That's the kind of don't-sweat-the-small-stuff mentality Brady hopes he can maintain for a few more years. He told me he wants to play "until my mid-40s. Other than playing football, the other thing I love to do is prepare to play football."
He has no doubt he can, as crazy as it sounds. "I have the answers to the test now," he said. "You can't surprise me on defense. I've seen it all."
Mentally, that's Brady at 39.
PHYSICALLY, what's Brady at 39?
The next time he takes the field, he'll be 40. (His birthday is Aug. 3.) He took a physical battering in the Super Bowl—five sacks, nine significant knockdowns or hits, including one on the game-tying drive by Falcons tackle Grady Jarrett that knocked Brady woozy. Remarkably, seven days after the game and a football season of hard knocks, he said he felt 100%, with no pain.
He attributes his physical condition to the regimen—diet, exercise, stretching—he says saved his football life. Since 2009 the Patriots have played 145 games, and Brady has started all but four of those—the ones he spent on suspension in 2016. The way he's feeling now, he hopes he can play six more seasons. That sounds crazy, and maybe it is. But try telling that to Brady after a year in which he threw 35 touchdown passes and just five interceptions.
Late in our session together we walked outside the cabin to look at the Montana majesty. We talked about fitness. "Feel my arm," he said.
He held his right arm out and flexed. The forearms of most football players, including most quarterbacks, are rock hard. Brady's was not. His was pliable. That's the way he wants it. He doesn't want his muscles to be solid; he wants them to be flexible and pliant, but strong.
"Strength is very important to [my] job," Brady said. "But how much strength do you need? You only need the strength to withstand the hits and throw the ball and make your movements of being a quarterback. You need conditioning because you need to be able to do that over a period of time, certainly a season. You need muscle pliability—long, soft muscles—in order to be durable.
"If you're a receiver and you have a great game, say you have eight catches. And you play eight games a season, and you're hurt the other eight.

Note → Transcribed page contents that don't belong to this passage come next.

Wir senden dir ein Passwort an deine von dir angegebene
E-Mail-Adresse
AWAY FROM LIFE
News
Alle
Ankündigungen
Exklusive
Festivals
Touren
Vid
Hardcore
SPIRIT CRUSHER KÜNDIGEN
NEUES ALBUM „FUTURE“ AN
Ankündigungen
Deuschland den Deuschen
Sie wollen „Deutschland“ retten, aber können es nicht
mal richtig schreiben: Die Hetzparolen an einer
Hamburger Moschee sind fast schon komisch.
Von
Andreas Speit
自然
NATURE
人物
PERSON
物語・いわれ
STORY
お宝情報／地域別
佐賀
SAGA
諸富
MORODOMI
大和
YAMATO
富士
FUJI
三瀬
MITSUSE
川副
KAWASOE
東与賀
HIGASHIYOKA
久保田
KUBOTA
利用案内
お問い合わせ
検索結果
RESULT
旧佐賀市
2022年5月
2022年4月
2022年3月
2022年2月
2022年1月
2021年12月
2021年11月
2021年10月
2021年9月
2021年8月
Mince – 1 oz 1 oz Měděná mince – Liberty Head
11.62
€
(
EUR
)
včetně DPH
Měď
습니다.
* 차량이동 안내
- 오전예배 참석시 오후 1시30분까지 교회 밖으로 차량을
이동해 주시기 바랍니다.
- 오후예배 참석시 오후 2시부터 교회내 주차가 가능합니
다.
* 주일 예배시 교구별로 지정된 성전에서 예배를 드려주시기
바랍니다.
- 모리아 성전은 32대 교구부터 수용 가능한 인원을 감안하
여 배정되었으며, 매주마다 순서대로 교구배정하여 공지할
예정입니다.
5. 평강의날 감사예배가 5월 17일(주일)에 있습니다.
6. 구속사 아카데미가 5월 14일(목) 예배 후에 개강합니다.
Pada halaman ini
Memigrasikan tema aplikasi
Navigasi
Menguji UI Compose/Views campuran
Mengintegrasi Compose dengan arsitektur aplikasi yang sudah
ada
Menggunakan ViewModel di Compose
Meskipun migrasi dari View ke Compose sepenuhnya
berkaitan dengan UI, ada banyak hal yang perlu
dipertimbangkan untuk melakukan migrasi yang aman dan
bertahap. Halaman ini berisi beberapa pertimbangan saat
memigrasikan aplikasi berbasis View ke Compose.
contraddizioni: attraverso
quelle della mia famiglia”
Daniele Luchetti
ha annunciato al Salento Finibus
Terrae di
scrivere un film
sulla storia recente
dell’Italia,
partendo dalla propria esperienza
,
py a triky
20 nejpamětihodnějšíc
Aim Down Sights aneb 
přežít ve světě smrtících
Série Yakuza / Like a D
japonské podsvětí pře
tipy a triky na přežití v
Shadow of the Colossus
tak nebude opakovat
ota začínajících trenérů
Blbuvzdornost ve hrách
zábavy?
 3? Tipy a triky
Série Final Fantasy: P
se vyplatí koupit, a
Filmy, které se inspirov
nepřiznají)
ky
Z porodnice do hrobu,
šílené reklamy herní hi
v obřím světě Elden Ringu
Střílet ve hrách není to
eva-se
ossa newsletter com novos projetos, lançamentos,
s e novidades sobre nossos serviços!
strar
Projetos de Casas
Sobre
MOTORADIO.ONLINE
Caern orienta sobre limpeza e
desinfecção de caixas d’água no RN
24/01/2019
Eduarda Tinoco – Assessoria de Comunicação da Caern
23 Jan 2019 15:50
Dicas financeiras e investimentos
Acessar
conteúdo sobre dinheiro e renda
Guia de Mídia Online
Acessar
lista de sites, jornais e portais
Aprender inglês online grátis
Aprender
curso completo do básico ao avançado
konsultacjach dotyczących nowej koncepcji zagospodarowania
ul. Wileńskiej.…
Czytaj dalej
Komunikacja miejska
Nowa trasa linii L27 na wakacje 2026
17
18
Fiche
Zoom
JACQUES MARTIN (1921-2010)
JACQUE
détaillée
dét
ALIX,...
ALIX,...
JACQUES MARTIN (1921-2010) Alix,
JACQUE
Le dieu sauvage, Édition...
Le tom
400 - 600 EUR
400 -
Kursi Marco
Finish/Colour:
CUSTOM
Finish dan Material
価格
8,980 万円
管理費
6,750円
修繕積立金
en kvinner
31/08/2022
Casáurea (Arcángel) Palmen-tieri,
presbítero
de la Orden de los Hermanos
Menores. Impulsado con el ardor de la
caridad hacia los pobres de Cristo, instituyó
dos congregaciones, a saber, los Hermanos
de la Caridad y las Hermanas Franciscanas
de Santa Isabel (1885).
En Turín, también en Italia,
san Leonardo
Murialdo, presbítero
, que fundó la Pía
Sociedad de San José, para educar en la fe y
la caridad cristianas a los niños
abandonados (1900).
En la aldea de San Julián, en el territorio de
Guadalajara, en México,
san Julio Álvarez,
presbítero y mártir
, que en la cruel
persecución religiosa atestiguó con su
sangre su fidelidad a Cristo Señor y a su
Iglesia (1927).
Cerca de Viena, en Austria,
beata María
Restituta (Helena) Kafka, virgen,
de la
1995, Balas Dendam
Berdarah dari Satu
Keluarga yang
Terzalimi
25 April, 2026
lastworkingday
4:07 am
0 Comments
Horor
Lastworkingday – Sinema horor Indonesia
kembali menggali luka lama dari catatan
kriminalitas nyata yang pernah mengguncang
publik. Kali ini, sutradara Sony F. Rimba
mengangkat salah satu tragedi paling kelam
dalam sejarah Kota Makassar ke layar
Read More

Eight catches times eight games is 64. That's a below-average season for any receiver. If you play 16 games with an average of eight catches, you're an All-Pro. The difference is durability.
"How do you work on durability? That's what I've figured out. I know how to be durable. It's hard for me to get hurt, knock on wood. Anything can happen in football, but I want to put myself in a position to be able to withstand the car crash before I get in the car crash. I don't want to go in there and say, 'Oh God, I know this muscle is really tight.... Let's see if it can hold up to someone falling on me who is 300 pounds.' Then someone lands on you and a rotator cuff tears. I could have told you that was probably going to happen. It's going to be really hard for me to have a muscle injury, based on the health of my muscle tissue and the way I try to take care of it. Your muscle and your body allow you to play this great sport."
He talked about pro football's obsession with building strength. When you get really strong, what do you do? Lift more weights. Get even stronger. That's not Brady's thing. What he'd like, most notably, is to play for several more years, to prove to the next generation, and the generation after that, that there's another way.
"I can be an ambassador to play this great sport of football, a contact sport, but [I can also teach] how to take care of yourself so you don't feel like you're 60 years old when you're in your mid-30s," Brady said. "It's about making the right choices. It's not more effort. Everyone puts in effort. Everyone wants to do the right thing. They just don't know what it is. How sad is it to see Tiger Woods withdraw from a golf tournament? You're watching the greatest golfer I've ever seen not be able to play a sport at an age, to me, that's hard to imagine. It's kind of sad."
JOHN ELWAY was retired at 39. Joe Montana at 39, retired. Dan Marino at 39, retired. Brett Favre had his last great year, for the Vikings, at 40. Warren Moon was pretty decent for Seattle at 41, in his last good season. George Blanda was a part-time savior for the Raiders at 43, in 1970.
But there are no comparables for a player at this advanced an age playing multiple years at such a high level.
Montana, the man Brady is most often compared with in history, had his best three seasons in succession at 31, 32 and 33, from 1987 through '89. The Niners won two Super Bowls in those three years, and they went 35--9 in games Montana started, including playoffs. He threw 94 touchdowns and 33 interceptions in those three seasons.
In Brady's most recent three seasons, at 37, 38 and 39, the Patriots won two Super Bowls. They went 42--10 in games Brady started, including playoffs. Brady's touchdown-to-interception differential: 117 to 27. It's absolutely crazy to think that—maybe—Brady in his late 30s was as good as Montana ever was.
No one knows how long Brady has left in pro football. "I know next season's not my last year," he said. But what is? 2019, at 42? 2022, at 45? Whatever the case, it's clear that he's not going to worry too much about the future. You see it in his face on a breathtaking Montana afternoon. He's not worried about anything.
"There's only one fight I can win, and that is how well I play," says Brady. "WHY LET ANYTHING GET IN THE WAY OF THAT?"